Return all the data, word for word.

-=-=-=-=-

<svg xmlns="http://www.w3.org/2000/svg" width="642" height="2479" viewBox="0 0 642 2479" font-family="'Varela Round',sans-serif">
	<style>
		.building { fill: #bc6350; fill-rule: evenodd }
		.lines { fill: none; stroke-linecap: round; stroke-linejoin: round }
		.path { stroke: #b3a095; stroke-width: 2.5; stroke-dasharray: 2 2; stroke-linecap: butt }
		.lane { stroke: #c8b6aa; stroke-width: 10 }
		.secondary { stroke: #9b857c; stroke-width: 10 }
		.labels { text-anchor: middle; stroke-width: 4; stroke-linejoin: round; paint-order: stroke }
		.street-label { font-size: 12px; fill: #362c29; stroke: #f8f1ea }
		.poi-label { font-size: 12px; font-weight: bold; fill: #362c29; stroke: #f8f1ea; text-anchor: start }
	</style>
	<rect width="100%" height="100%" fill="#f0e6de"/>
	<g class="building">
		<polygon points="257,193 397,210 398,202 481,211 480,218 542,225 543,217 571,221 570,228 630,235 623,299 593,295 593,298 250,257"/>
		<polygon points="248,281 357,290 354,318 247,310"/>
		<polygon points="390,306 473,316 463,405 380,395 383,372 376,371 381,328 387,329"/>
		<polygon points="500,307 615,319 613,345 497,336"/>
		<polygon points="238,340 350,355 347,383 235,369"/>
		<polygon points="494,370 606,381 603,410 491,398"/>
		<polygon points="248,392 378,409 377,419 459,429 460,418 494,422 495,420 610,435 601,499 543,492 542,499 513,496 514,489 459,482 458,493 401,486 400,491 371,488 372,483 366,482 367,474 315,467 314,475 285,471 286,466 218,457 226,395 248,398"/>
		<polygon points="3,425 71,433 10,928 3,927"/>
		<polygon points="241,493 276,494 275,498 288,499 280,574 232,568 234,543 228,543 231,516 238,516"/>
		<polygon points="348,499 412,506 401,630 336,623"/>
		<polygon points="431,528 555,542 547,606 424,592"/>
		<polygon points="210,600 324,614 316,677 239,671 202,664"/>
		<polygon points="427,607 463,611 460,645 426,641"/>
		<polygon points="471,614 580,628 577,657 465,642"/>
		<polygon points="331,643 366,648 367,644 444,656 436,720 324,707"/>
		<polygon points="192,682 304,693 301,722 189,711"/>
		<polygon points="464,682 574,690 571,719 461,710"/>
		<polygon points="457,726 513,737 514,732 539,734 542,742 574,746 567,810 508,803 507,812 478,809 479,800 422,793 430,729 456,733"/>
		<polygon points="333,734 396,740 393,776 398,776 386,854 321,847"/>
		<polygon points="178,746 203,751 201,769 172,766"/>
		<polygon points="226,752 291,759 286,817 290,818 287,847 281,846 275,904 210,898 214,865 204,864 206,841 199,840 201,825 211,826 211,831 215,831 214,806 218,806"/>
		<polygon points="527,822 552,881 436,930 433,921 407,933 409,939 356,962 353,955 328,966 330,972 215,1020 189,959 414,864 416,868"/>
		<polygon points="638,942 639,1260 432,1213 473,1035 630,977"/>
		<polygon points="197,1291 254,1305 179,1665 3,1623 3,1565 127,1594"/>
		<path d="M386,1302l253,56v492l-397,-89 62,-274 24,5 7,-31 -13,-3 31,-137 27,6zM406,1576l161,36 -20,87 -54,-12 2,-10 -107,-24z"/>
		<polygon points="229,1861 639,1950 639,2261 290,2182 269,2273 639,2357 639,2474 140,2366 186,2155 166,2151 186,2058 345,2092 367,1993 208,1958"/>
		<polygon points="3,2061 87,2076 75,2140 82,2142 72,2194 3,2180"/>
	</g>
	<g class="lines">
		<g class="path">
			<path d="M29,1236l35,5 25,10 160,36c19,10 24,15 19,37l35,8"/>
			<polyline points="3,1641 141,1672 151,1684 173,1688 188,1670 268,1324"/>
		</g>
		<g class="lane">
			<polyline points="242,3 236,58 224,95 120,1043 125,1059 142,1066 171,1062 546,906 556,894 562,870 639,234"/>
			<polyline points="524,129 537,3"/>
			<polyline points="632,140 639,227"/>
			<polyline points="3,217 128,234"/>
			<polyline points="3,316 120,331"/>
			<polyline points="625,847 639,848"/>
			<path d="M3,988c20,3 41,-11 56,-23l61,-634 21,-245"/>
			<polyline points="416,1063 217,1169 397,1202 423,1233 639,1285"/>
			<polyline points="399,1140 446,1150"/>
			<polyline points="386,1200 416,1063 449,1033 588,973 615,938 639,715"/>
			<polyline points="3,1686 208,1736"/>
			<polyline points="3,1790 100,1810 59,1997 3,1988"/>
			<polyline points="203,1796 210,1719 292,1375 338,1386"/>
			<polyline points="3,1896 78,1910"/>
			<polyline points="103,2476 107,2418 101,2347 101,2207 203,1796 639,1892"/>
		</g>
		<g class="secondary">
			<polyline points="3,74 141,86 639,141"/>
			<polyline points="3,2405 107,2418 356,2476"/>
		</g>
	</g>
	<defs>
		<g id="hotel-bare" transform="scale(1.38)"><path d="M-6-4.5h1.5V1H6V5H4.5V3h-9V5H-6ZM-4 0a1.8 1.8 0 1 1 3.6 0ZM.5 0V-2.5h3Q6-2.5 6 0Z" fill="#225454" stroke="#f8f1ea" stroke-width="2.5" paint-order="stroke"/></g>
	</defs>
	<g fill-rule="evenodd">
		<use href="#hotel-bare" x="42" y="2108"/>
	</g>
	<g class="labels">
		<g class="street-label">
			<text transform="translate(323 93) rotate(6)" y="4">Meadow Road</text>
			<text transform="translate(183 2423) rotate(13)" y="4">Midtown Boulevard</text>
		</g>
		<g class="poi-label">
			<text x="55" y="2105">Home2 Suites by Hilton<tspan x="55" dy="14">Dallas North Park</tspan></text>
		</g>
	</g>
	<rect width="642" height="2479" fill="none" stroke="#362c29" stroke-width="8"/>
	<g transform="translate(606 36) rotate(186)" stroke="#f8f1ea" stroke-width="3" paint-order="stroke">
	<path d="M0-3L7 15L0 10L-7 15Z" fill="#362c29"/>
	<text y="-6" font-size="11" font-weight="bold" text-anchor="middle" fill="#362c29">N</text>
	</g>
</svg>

-=-=-=-=-

__SOLUTION TO THE PROBLEM__
<svg xmlns="http://www.w3.org/2000/svg" width="642" height="2479" viewBox="0 0 642 2479" font-family="'Varela Round',sans-serif">
	<style>
		.building { fill: #bc6350; fill-rule: evenodd }
		.lines { fill: none; stroke-linecap: round; stroke-linejoin: round }
		.path { stroke: #b3a095; stroke-width: 2.5; stroke-dasharray: 2 2; stroke-linecap: butt }
		.lane { stroke: #c8b6aa; stroke-width: 10 }
		.secondary { stroke: #9b857c; stroke-width: 10 }
		.labels { text-anchor: middle; stroke-width: 4; stroke-linejoin: round; paint-order: stroke }
		.street-label { font-size: 12px; fill: #362c29; stroke: #f8f1ea }
		.poi-label { font-size: 12px; font-weight: bold; fill: #362c29; stroke: #f8f1ea; text-anchor: start }
	</style>
	<rect width="100%" height="100%" fill="#f0e6de"/>
	<g class="building">
		<polygon points="257,193 397,210 398,202 481,211 480,218 542,225 543,217 571,221 570,228 630,235 623,299 593,295 593,298 250,257"/>
		<polygon points="248,281 357,290 354,318 247,310"/>
		<polygon points="390,306 473,316 463,405 380,395 383,372 376,371 381,328 387,329"/>
		<polygon points="500,307 615,319 613,345 497,336"/>
		<polygon points="238,340 350,355 347,383 235,369"/>
		<polygon points="494,370 606,381 603,410 491,398"/>
		<polygon points="248,392 378,409 377,419 459,429 460,418 494,422 495,420 610,435 601,499 543,492 542,499 513,496 514,489 459,482 458,493 401,486 400,491 371,488 372,483 366,482 367,474 315,467 314,475 285,471 286,466 218,457 226,395 248,398"/>
		<polygon points="3,425 71,433 10,928 3,927"/>
		<polygon points="241,493 276,494 275,498 288,499 280,574 232,568 234,543 228,543 231,516 238,516"/>
		<polygon points="348,499 412,506 401,630 336,623"/>
		<polygon points="431,528 555,542 547,606 424,592"/>
		<polygon points="210,600 324,614 316,677 239,671 202,664"/>
		<polygon points="427,607 463,611 460,645 426,641"/>
		<polygon points="471,614 580,628 577,657 465,642"/>
		<polygon points="331,643 366,648 367,644 444,656 436,720 324,707"/>
		<polygon points="192,682 304,693 301,722 189,711"/>
		<polygon points="464,682 574,690 571,719 461,710"/>
		<polygon points="457,726 513,737 514,732 539,734 542,742 574,746 567,810 508,803 507,812 478,809 479,800 422,793 430,729 456,733"/>
		<polygon points="333,734 396,740 393,776 398,776 386,854 321,847"/>
		<polygon points="178,746 203,751 201,769 172,766"/>
		<polygon points="226,752 291,759 286,817 290,818 287,847 281,846 275,904 210,898 214,865 204,864 206,841 199,840 201,825 211,826 211,831 215,831 214,806 218,806"/>
		<polygon points="527,822 552,881 436,930 433,921 407,933 409,939 356,962 353,955 328,966 330,972 215,1020 189,959 414,864 416,868"/>
		<polygon points="638,942 639,1260 432,1213 473,1035 630,977"/>
		<polygon points="197,1291 254,1305 179,1665 3,1623 3,1565 127,1594"/>
		<path d="M386,1302l253,56v492l-397,-89 62,-274 24,5 7,-31 -13,-3 31,-137 27,6zM406,1576l161,36 -20,87 -54,-12 2,-10 -107,-24z"/>
		<polygon points="229,1861 639,1950 639,2261 290,2182 269,2273 639,2357 639,2474 140,2366 186,2155 166,2151 186,2058 345,2092 367,1993 208,1958"/>
		<polygon points="3,2061 87,2076 75,2140 82,2142 72,2194 3,2180"/>
	</g>
	<g class="lines">
		<g class="path">
			<path d="M29,1236l35,5 25,10 160,36c19,10 24,15 19,37l35,8"/>
			<polyline points="3,1641 141,1672 151,1684 173,1688 188,1670 268,1324"/>
		</g>
		<g class="lane">
			<polyline points="242,3 236,58 224,95 120,1043 125,1059 142,1066 171,1062 546,906 556,894 562,870 639,234"/>
			<polyline points="524,129 537,3"/>
			<polyline points="632,140 639,227"/>
			<polyline points="3,217 128,234"/>
			<polyline points="3,316 120,331"/>
			<polyline points="625,847 639,848"/>
			<path d="M3,988c20,3 41,-11 56,-23l61,-634 21,-245"/>
			<polyline points="416,1063 217,1169 397,1202 423,1233 639,1285"/>
			<polyline points="399,1140 446,1150"/>
			<polyline points="386,1200 416,1063 449,1033 588,973 615,938 639,715"/>
			<polyline points="3,1686 208,1736"/>
			<polyline points="3,1790 100,1810 59,1997 3,1988"/>
			<polyline points="203,1796 210,1719 292,1375 338,1386"/>
			<polyline points="3,1896 78,1910"/>
			<polyline points="103,2476 107,2418 101,2347 101,2207 203,1796 639,1892"/>
		</g>
		<g class="secondary">
			<polyline points="3,74 141,86 639,141"/>
			<polyline points="3,2405 107,2418 356,2476"/>
		</g>
	</g>
	<defs>
		<g id="hotel-bare" transform="scale(1.38)"><path d="M-6-4.5h1.5V1H6V5H4.5V3h-9V5H-6ZM-4 0a1.8 1.8 0 1 1 3.6 0ZM.5 0V-2.5h3Q6-2.5 6 0Z" fill="#225454" stroke="#f8f1ea" stroke-width="2.5" paint-order="stroke"/></g>
	</defs>
	<g fill-rule="evenodd">
		<use href="#hotel-bare" x="42" y="2108"/>
	</g>
	<g class="labels">
		<g class="street-label">
			<text transform="translate(323 93) rotate(6)" y="4">Meadow Road</text>
			<text transform="translate(183 2423) rotate(13)" y="4">Midtown Boulevard</text>
		</g>
		<g class="poi-label">
			<text x="55" y="2105">Home2 Suites by Hilton<tspan x="55" dy="14">Dallas North Park</tspan></text>
		</g>
	</g>
	<rect width="642" height="2479" fill="none" stroke="#362c29" stroke-width="8"/>
	<g transform="translate(606 36) rotate(186)" stroke="#f8f1ea" stroke-width="3" paint-order="stroke">
	<path d="M0-3L7 15L0 10L-7 15Z" fill="#362c29"/>
	<text y="-6" font-size="11" font-weight="bold" text-anchor="middle" fill="#362c29">N</text>
	</g>
</svg>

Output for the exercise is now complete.